Западная империя не одержала победы над Аттилой, но и ему не удалось вынудить римлян предложить дань и пойти на другие уступки. Авторитет военного диктатора, базирующийся на постоянных успехах, может пошатнуться даже в том случае, если он не одерживал полной победы. Отсутствие Аттилы ознаменовалось проявлениями большей враждебности по отношению к нему со стороны Восточной империи. Феодосии II скончался в 450 году, не оставив наследника; его сменил пятидесятивосьмилетний офицер по имени Маркиан. Пульхерия (в то время женщина далеко не первой молодости) отказалась от обета целомудрия и вышла за него замуж, чтобы сделать его полноправным представителем дома Феодосия. Маркиану повезло: когда он отказался платить дань гуннам, Аттила уже был занят западной кампанией и не мог отомстить ему. В 452 году Маркиан также отправил войска на помощь Аэцию. Одновременно восточная армия начала наступательные операции небольшого масштаба против королевства Аттилы, пользуясь тем, что его основные силы находились в других местах и его внимание было отвлечено. Вследствие случившегося у гуннов появились дополнительные основания уйти из Италии{471}.
Несомненно, Аттила возобновил бы войну на следующий год. Однако в начале 453 года он в очередной раз женился и отпраздновал это событие грандиозными возлияниями (что было в обычае у него при дворе). На следующее утро его нашли мертвым подле невесты, бившейся в истерике. Он потерял сознание, а затем задохнулся вследствие внутреннего кровоизлияния. Значительно позднее появились романтические истории о том, что жена убила его, чтобы отомстить за то зло, которое он причинил ее семейству Аттила не назначил наследника, и между его многочисленными сыновьями началась борьба за престол. В то же время многие союзные и покоренные народы заявили свои претензии на власть. Всего за несколько лет империя гуннов рухнула{472}.
Мать Валентиниана III Галла Плацидия скончалась в 450 году. Его сестра Гонория вряд ли надолго пережила ее и более нигде не упоминается в наших источниках. Самому императору было немногим более тридцати, но он так и не обрел самостоятельности. Соотношение сил при дворе изменилось; для честолюбцев открылись новые возможности. Одновременно позиции Аэция ослабели. В последние годы, даже до нападения Аттилы, ему более не удавалось столь же успешно, как раньше, привлекать гуннов, чтобы те сражались на его стороне. Пока Аттила был жив, Валентиниан, очевидно, нуждался в своем наиболее могущественном военачальнике, дабы тот противостоял вторжениям врага. Теперь же, когда гунн умер, нужда в Аэции во многом отпала. Сам полководец понимал, что его позиции стали более уязвимы, и надеялся укрепить их, женив своего сына на дочери Валентиниана Плацидии.

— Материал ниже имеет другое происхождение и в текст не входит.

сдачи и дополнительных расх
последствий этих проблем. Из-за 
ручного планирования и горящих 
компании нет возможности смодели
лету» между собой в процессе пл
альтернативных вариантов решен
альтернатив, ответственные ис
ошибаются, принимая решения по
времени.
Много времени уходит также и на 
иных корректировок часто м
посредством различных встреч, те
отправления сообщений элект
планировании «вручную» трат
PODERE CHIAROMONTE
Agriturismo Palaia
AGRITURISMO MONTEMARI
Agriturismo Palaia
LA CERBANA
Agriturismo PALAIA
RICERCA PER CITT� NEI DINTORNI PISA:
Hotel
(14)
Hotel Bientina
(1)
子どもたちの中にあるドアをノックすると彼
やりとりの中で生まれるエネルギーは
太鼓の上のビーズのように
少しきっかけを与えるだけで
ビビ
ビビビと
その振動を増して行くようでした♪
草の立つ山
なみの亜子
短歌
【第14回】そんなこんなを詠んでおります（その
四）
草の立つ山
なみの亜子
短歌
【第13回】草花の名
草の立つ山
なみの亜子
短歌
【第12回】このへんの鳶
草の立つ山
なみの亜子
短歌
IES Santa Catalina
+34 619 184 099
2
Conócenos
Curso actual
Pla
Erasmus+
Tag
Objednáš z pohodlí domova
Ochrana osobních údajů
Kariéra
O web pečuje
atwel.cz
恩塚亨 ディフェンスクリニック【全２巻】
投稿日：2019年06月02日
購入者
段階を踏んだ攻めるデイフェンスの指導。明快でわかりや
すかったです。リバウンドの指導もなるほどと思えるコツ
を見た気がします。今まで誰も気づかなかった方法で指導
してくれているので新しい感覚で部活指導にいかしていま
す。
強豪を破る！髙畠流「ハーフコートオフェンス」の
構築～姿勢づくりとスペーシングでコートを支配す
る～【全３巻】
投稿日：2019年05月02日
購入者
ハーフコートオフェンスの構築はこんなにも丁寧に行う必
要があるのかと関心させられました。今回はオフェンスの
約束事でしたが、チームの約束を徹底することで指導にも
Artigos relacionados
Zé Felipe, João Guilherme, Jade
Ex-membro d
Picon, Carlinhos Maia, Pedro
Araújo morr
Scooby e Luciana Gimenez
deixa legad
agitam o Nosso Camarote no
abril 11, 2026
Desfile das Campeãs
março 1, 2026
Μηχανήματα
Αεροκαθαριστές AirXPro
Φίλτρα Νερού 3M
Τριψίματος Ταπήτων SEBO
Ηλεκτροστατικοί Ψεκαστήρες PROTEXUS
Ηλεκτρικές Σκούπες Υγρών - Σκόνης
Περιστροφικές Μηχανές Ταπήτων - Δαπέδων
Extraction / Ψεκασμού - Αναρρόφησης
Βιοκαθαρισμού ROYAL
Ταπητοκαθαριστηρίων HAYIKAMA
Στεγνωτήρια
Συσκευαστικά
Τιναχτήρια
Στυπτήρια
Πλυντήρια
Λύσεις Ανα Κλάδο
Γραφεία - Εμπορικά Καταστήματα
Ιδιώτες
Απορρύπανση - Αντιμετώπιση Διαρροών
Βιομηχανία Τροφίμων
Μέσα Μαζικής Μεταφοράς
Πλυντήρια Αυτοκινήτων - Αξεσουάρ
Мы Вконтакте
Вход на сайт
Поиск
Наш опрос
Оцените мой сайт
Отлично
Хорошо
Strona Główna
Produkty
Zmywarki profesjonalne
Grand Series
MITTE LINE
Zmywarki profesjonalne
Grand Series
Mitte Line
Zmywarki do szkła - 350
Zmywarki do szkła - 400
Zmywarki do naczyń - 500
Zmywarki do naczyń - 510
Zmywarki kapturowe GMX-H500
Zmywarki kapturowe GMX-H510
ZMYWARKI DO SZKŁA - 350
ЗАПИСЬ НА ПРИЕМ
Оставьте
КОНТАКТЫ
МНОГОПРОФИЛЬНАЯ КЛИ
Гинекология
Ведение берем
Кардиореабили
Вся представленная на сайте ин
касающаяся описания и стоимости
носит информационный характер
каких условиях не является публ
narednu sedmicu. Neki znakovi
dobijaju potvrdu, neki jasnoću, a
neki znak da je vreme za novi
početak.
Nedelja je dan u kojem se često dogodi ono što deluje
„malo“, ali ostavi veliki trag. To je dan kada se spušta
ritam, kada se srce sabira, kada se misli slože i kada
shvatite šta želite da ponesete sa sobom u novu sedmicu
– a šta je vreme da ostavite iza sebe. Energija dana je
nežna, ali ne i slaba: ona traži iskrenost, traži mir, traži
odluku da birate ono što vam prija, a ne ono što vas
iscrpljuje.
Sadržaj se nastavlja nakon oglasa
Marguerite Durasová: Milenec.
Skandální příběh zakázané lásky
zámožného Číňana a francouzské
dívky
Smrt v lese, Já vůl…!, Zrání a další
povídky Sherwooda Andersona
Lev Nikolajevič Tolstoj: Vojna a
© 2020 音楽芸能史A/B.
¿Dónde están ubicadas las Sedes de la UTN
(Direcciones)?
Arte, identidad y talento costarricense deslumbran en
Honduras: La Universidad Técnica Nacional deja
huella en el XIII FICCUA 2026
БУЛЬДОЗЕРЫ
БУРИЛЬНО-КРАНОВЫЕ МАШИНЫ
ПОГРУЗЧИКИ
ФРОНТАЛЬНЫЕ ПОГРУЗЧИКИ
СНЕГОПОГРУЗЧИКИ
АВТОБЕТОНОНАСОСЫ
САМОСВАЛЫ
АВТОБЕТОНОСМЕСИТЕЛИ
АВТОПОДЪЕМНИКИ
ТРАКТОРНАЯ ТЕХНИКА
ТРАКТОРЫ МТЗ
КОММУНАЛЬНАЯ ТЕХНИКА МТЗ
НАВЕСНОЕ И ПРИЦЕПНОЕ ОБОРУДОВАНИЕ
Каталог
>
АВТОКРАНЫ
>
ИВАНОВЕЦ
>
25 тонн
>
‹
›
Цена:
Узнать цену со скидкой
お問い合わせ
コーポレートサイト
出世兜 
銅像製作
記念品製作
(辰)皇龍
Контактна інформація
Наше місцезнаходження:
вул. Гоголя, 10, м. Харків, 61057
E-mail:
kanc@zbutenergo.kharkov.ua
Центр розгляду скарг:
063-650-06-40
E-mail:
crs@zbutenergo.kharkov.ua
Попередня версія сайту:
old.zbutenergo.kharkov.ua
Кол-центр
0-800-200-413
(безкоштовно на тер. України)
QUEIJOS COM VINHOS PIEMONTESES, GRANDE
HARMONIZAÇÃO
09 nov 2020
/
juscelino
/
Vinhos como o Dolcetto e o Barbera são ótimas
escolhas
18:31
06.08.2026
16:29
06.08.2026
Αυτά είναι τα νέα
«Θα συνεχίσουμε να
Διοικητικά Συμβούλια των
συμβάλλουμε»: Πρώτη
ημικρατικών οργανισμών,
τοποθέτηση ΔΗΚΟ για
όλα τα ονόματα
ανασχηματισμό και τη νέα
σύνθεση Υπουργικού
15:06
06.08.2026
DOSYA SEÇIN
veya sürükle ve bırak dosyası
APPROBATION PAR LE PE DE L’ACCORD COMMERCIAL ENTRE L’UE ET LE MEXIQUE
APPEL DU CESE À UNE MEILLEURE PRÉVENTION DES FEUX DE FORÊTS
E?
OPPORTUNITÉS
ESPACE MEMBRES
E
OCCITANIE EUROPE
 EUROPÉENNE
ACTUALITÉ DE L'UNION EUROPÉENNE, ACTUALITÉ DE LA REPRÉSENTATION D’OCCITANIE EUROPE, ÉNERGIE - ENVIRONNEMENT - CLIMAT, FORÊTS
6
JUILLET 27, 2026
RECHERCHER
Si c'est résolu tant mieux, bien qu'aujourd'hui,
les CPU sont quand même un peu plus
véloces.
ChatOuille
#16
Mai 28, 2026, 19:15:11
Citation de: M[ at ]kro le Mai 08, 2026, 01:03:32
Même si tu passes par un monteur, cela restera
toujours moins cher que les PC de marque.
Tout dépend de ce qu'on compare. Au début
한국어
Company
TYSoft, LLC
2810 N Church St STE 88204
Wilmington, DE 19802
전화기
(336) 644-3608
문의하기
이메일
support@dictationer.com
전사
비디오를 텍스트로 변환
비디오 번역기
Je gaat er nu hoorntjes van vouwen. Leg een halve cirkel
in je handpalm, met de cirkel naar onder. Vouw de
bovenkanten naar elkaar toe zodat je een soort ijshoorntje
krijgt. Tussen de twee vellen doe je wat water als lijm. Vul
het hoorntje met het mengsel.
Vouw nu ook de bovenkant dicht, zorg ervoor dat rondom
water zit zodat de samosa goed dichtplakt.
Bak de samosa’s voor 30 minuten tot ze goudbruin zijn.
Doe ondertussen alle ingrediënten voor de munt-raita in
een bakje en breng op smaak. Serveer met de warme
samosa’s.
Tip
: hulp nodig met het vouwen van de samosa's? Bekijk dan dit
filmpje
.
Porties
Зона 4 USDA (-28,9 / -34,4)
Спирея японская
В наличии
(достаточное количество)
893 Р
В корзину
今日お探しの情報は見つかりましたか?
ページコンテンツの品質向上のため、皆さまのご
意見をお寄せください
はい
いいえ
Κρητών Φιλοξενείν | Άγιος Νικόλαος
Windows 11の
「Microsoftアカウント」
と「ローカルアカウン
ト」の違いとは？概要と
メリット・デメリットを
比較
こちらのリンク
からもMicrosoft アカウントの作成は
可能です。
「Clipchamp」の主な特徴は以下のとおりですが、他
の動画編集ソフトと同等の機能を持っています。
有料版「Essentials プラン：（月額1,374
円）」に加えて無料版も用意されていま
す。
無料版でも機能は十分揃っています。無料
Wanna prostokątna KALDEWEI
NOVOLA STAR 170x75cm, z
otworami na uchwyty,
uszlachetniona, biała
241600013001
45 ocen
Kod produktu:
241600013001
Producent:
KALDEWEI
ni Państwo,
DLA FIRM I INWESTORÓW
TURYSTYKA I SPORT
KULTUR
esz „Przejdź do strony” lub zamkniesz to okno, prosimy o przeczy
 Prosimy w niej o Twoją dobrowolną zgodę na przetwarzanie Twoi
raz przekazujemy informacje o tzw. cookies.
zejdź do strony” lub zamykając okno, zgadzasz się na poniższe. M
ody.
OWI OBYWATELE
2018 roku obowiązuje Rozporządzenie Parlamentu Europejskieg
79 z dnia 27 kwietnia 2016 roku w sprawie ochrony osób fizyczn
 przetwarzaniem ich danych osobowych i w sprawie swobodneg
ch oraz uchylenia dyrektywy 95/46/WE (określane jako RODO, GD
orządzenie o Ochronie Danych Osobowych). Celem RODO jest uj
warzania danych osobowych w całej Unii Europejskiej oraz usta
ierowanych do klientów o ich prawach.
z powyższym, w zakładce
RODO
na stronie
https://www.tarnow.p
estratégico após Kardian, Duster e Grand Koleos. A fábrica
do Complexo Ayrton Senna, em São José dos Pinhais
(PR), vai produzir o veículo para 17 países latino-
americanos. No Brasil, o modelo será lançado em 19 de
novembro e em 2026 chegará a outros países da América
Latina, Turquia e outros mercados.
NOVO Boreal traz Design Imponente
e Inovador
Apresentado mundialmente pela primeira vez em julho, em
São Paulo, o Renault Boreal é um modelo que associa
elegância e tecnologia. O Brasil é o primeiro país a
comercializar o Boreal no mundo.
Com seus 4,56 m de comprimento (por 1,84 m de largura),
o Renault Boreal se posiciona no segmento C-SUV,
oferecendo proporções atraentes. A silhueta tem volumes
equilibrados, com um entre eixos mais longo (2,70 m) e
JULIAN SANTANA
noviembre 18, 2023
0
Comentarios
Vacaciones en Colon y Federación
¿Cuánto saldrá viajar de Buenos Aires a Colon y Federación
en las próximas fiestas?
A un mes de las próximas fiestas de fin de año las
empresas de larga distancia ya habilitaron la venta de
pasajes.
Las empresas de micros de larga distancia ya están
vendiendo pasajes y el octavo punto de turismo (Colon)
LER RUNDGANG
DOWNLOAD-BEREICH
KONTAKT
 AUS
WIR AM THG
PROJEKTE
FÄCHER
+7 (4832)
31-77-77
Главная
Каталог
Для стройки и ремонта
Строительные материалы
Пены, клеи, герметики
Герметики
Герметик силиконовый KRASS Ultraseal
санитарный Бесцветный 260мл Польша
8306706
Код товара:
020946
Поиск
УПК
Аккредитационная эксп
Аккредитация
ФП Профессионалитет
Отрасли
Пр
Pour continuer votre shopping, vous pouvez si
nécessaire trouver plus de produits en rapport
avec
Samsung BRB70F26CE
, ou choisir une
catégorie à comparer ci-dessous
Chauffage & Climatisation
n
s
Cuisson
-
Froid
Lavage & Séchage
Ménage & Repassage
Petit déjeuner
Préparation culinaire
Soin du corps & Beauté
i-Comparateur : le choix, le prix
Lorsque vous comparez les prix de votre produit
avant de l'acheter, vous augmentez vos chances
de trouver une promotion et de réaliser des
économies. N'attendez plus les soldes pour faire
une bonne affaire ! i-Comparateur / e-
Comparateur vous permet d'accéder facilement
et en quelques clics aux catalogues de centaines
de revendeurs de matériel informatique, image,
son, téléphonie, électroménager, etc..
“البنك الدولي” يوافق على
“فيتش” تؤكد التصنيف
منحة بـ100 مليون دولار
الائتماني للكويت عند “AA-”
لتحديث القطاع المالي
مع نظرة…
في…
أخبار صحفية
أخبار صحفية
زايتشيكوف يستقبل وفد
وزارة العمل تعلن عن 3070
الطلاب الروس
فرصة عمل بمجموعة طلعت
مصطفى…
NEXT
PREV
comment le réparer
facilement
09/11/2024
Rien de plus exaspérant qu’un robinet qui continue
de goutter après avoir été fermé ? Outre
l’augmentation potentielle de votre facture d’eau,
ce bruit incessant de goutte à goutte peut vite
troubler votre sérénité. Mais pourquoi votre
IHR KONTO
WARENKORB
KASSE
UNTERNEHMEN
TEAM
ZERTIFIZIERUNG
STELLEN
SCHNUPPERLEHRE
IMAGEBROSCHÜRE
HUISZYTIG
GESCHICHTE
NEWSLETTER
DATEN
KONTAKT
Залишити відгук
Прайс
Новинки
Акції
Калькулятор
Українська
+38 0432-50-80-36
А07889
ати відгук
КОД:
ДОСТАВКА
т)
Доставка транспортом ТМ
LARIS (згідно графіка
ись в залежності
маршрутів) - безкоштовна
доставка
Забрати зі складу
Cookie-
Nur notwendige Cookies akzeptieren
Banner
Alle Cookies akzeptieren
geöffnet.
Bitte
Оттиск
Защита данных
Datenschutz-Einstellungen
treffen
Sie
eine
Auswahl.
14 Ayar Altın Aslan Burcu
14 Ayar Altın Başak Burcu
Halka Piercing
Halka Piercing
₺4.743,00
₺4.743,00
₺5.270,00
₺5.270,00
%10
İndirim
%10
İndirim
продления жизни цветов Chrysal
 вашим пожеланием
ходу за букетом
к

Император по-прежнему относился к Аэцию недоброжелательно, и коварный сенатор по имени Петроний Максим подтолкнул его к решительным действиям. В сентябре 454 года военачальник прибыл в Равенну во дворец на совещание. Во время беседы Валентиниан и его евнух неожиданно напали на Аэция с мечами и зарубили его насмерть. Один из советников императора заметил ему, что он сам отрубил себе левой рукой правую. Однако зачинщик Петроний оказался разочарован недостаточной, с его точки зрения, благодарностью со стороны императора. Наняв двух бывших охранников Аэция, он подстроил убийство Валентиниана III. Это произошло 16 марта 455 года. Затем Петроний Максим немедленно провозгласил императором самого себя{473}.